I am normally a speech/audio processing engineer, so this is somewhat out
of my primary expertise area.
I have recently implemented the Reed Solomon error correction algorithm
and have gotten it to work for the following case: the roots of the
generator polynomial are in positions 1 through 2t, where t is the number
of errors. However, I implemented the case where the roots of the
generator polynomial start at n, where n > 1. I looked through many
library books and found a formula for finding the error values in only a
couple of books. The problem is that it does not work. I found errors in
several books concerning Reed Solomon, and there are a lot of details not
explained in most texts.
I am looking for reliable and accurate equations for finding the error
values when the generator polynomial roots start in a position greater
than
1.
When I implemented the case where the generator polynomial roots start in
position 1, you have the omega polynomial in the numerator and the
derivative of the sigma polynomial in the denominator. The coefficient
becomes 1. This works fine.
The forumla for the case of n > 1, is the same except the coefficient is
given as:
- alpha^(j(1-n))
where n is the index for the first root of the generator polynomial.
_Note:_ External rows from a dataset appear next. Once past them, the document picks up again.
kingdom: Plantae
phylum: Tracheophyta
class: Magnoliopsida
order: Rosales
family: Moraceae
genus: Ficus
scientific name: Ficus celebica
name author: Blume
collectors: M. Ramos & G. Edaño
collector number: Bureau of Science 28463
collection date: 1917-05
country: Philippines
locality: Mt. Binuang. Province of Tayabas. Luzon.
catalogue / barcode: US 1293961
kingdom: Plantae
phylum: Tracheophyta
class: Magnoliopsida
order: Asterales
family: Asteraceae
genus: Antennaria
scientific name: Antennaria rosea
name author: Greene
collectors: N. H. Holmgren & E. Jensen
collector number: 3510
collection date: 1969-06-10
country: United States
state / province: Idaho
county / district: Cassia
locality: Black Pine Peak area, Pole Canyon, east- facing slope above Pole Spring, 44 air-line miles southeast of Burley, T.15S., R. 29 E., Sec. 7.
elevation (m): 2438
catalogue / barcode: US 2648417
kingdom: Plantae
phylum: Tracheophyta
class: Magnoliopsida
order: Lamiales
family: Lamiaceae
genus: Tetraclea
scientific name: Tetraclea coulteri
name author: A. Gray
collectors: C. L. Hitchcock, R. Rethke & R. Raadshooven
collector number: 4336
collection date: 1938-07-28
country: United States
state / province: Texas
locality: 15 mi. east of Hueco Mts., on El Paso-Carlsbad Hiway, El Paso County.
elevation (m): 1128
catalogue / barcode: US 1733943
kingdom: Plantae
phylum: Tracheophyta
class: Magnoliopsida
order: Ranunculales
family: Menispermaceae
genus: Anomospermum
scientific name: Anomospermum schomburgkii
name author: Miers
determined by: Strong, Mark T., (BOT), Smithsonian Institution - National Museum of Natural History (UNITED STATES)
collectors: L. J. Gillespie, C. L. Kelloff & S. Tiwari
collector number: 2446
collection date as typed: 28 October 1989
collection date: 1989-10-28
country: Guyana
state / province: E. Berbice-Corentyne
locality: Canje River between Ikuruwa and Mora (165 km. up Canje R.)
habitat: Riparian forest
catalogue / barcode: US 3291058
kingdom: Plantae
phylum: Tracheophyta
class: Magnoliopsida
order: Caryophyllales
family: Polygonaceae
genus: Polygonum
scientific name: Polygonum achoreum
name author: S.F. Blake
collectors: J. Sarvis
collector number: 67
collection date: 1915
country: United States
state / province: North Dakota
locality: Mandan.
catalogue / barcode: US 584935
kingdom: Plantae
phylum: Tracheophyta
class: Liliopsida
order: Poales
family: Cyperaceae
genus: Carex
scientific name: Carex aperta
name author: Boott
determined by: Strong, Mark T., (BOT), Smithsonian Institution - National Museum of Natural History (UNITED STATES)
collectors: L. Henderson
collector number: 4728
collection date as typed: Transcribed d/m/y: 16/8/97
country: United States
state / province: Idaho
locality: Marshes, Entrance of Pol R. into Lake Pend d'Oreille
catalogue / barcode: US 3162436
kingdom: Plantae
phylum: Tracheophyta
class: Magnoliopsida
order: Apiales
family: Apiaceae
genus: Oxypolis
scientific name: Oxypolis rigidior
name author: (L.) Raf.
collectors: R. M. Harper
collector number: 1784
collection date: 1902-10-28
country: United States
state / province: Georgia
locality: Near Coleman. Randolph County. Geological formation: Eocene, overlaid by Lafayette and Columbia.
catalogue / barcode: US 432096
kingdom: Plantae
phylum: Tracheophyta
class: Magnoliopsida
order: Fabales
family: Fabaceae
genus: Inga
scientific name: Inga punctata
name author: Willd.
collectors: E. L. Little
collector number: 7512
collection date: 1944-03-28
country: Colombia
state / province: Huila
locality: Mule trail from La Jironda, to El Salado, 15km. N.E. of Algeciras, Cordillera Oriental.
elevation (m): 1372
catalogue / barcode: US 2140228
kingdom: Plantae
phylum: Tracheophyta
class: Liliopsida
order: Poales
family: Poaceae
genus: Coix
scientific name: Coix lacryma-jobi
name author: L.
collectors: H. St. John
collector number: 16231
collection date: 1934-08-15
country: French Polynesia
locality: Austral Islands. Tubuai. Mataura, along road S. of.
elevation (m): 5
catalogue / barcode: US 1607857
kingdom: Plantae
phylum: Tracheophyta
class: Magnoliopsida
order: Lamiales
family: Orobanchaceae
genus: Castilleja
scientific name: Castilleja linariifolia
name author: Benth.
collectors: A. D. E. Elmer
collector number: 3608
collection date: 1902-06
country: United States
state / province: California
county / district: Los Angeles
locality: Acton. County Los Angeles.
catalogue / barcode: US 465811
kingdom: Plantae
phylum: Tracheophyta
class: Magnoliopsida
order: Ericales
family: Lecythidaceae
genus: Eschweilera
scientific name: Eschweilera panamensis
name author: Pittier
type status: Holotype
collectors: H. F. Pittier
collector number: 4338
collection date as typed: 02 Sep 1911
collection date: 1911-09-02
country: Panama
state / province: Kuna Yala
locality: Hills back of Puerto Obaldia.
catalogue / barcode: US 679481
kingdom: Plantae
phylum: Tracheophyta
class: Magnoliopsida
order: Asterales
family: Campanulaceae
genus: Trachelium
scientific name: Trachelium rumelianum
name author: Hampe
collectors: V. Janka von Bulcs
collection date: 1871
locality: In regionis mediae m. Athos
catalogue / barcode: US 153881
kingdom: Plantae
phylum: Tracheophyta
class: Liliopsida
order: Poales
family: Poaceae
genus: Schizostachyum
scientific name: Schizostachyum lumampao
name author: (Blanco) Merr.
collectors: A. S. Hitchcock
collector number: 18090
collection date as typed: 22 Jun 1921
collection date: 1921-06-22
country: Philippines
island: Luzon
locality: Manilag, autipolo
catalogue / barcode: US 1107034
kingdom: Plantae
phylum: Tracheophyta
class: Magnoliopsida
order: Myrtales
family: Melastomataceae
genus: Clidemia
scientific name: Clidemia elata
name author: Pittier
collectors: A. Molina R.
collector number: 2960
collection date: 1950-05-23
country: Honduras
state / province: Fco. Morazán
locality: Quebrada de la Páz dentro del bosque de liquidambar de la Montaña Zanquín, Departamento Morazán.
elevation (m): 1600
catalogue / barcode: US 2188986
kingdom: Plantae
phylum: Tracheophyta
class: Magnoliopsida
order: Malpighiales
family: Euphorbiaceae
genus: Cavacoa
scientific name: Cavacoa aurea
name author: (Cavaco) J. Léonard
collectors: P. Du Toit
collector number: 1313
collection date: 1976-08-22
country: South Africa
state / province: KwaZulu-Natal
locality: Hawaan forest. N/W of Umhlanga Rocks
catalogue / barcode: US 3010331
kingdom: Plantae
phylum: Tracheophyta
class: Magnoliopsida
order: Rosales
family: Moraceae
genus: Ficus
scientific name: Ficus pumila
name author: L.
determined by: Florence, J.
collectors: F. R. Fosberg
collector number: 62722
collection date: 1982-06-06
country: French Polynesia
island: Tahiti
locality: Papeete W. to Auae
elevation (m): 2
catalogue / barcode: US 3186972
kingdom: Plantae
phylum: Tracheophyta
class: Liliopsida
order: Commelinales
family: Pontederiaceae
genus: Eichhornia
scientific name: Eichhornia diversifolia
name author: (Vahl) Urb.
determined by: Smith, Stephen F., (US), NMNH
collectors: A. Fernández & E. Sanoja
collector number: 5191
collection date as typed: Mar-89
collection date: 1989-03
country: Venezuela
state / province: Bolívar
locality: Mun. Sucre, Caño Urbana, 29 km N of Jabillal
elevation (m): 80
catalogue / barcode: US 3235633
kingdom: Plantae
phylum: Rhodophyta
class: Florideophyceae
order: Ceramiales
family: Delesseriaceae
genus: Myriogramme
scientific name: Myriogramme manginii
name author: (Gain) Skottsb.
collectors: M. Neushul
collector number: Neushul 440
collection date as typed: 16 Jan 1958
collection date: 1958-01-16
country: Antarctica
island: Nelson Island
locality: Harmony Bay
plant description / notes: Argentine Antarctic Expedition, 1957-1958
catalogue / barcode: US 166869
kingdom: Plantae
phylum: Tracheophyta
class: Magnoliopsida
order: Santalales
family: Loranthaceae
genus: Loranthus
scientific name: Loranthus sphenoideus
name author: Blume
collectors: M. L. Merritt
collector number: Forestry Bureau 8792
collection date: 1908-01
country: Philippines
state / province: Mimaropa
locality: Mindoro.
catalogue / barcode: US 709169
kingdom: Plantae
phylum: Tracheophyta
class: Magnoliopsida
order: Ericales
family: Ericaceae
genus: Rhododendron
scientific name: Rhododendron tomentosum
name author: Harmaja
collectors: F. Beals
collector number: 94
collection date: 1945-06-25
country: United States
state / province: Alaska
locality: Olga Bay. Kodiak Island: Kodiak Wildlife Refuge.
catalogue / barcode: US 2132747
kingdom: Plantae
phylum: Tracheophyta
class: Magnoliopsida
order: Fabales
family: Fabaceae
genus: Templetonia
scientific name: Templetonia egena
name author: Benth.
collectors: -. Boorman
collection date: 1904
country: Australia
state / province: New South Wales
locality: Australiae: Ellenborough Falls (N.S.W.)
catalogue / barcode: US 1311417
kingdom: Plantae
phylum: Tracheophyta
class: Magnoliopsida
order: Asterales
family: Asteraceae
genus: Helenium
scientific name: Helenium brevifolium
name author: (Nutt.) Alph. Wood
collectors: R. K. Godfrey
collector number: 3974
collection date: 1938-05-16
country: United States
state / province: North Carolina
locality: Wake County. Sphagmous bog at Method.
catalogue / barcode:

This doesn't work, as I am stress testing the algorithm over thousands of
randomly generated messages.
Thank you for any information, either formulas or books and articles or
code that clearly explain this.
I also have another question: we were asked to implement am (n,k) code,
but the particular values of n and K are not listed in any table of valid
BCH codes. The textbooks, however, refer to R-S as a type of BCH code.
Does this mean that R-S cannot work with these values of n and h? I have
a
specification in front of me with these values of n and k, and also the
AHA
website seems to have an implementation of it running online (without the
equations or source available). Is it possible to have an R-S decoder for
values of (n,k) that are not listed in the tables of BCH codes?